Global Economic Conditions Survey Q4 2021 points to modest growth
The Q4 Global Economic Conditions Survey (GECS) gives a similar message to the previous survey; global growth will continue but at a modest pace. This GECS was conducted in late November/early December at the same time as the Omicron COVID variant was beginning to spread rapidly. This may have been a factor in the fall in global confidence. The global orders index, which is less volatile than the confidence measure, was little changed in the Q4 survey as were other activity indicators, such as employment and capital spending. This is consistent with steady global growth early in 2022, although the impact of Omicron points to downside risks
Global uncertainty is above pre-pandemic levels
The two ‘fear’ indices – measured by concern that customers and suppliers may go out of business – were little changed in the Q4 survey. Both indices have fallen back from extreme levels seen in 2020, but are still above pre-pandemic levels. These measures reflect only the early stages of the effect of the Omicron variant so they may understate the perceived level of economic risk early in 2022.
Orders still strongest in advanced economies
For orders – the proxy for real economic activity – there was little change in the Q4 survey both globally and regionally. Thus, the distinctive regional pattern that emerged last year is maintained with growth prospects generally better in advanced economies than in EMs. North America and Western Europe record the highest orders balances, ahead of the Middle East and Africa.
Looking through Omicron – a more normal economy?
For now, the highly transmissible Omicron variant is clouding near-term economic prospects. Looking beyond this, there is the prospect of approaching a more normal global economy over the course of 2022. Among advanced economies this would mean sustained consumer demand supported by spending of accumulated savings and rising employment as COVID fiscal support measures are withdrawn. In addition, easing of supply bottlenecks is likely, as supply and demand adjust to post-pandemic conditions. In turn, this may help bring inflation down from current elevated levels towards the 2% target adopted by most central banks. But even in this scenario the year ahead will see some tightening of monetary policy in most cases, including by the U.S. Federal Reserve.

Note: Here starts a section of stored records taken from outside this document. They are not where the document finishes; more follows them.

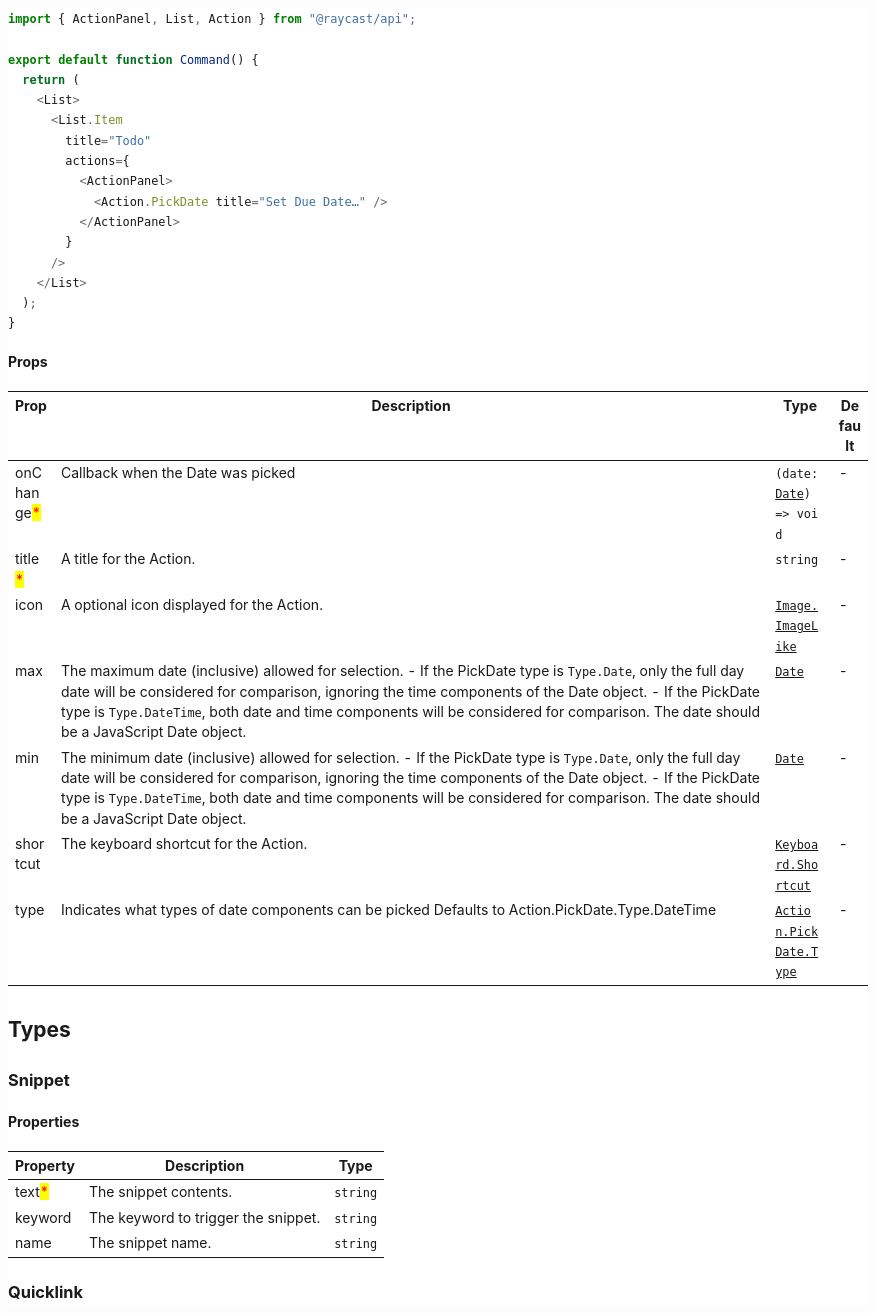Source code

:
 ```typescript
import { ActionPanel, List, Action } from "@raycast/api";

export default function Command() {
  return (
    <List>
      <List.Item
        title="Todo"
        actions={
          <ActionPanel>
            <Action.PickDate title="Set Due Date…" />
          </ActionPanel>
        }
      />
    </List>
  );
}
```

#### Props

| Prop                                       | Description                                                                                                                                                                                                                                                                                                                                                    | Type                                                                                                                | Default |
| ------------------------------------------ | -------------------------------------------------------------------------------------------------------------------------------------------------------------------------------------------------------------------------------------------------------------------------------------------------------------------------------------------------------------- | ------------------------------------------------------------------------------------------------------------------- | ------- |
| onChange<mark style="color:red;">\*</mark> | Callback when the Date was picked                                                                                                                                                                                                                                                                                                                              | `(date:` [`Date`](https://developer.mozilla.org/en-US/docs/Web/JavaScript/Reference/Global_Objects/Date)`) => void` | -       |
| title<mark style="color:red;">\*</mark>    | A title for the Action.                                                                                                                                                                                                                                                                                                                                        | `string`                                                                                                            | -       |
| icon                                       | A optional icon displayed for the Action.                                                                                                                                                                                                                                                                                                                      | [`Image.ImageLike`](../icons-and-images#image.imagelike)                                                            | -       |
| max                                        | The maximum date (inclusive) allowed for selection. - If the PickDate type is `Type.Date`, only the full day date will be considered for comparison, ignoring the time components of the Date object. - If the PickDate type is `Type.DateTime`, both date and time components will be considered for comparison. The date should be a JavaScript Date object. | [`Date`](https://developer.mozilla.org/en-US/docs/Web/JavaScript/Reference/Global_Objects/Date)                     | -       |
| min                                        | The minimum date (inclusive) allowed for selection. - If the PickDate type is `Type.Date`, only the full day date will be considered for comparison, ignoring the time components of the Date object. - If the PickDate type is `Type.DateTime`, both date and time components will be considered for comparison. The date should be a JavaScript Date object. | [`Date`](https://developer.mozilla.org/en-US/docs/Web/JavaScript/Reference/Global_Objects/Date)                     | -       |
| shortcut                                   | The keyboard shortcut for the Action.                                                                                                                                                                                                                                                                                                                          | [`Keyboard.Shortcut`](../../keyboard#keyboard.shortcut)                                                             | -       |
| type                                       | Indicates what types of date components can be picked Defaults to Action.PickDate.Type.DateTime                                                                                                                                                                                                                                                                | [`Action.PickDate.Type`](#action.pickdate.type)                                                                     | -       |

## Types

### Snippet

#### Properties

| Property                               | Description                         | Type     |
| -------------------------------------- | ----------------------------------- | -------- |
| text<mark style="color:red;">\*</mark> | The snippet contents.               | `string` |
| keyword                                | The keyword to trigger the snippet. | `string` |
| name                                   | The snippet name.                   | `string` |

### Quicklink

Meanwhile, for many emerging markets progress with vaccinations and a waning of the health crisis offer the prospect of a more substantial and significant recovery than has so far been achieved.
The biggest economic risk is that inflation stays higher for longer, partly because of prolonged supply shortages but also because demand remains buoyant too. Upside surprises to inflation would trigger a greater degree of monetary tightening than is currently discounted by financial markets. The effect would be to slow global economic growth, preventing a return to its pre-pandemic trend.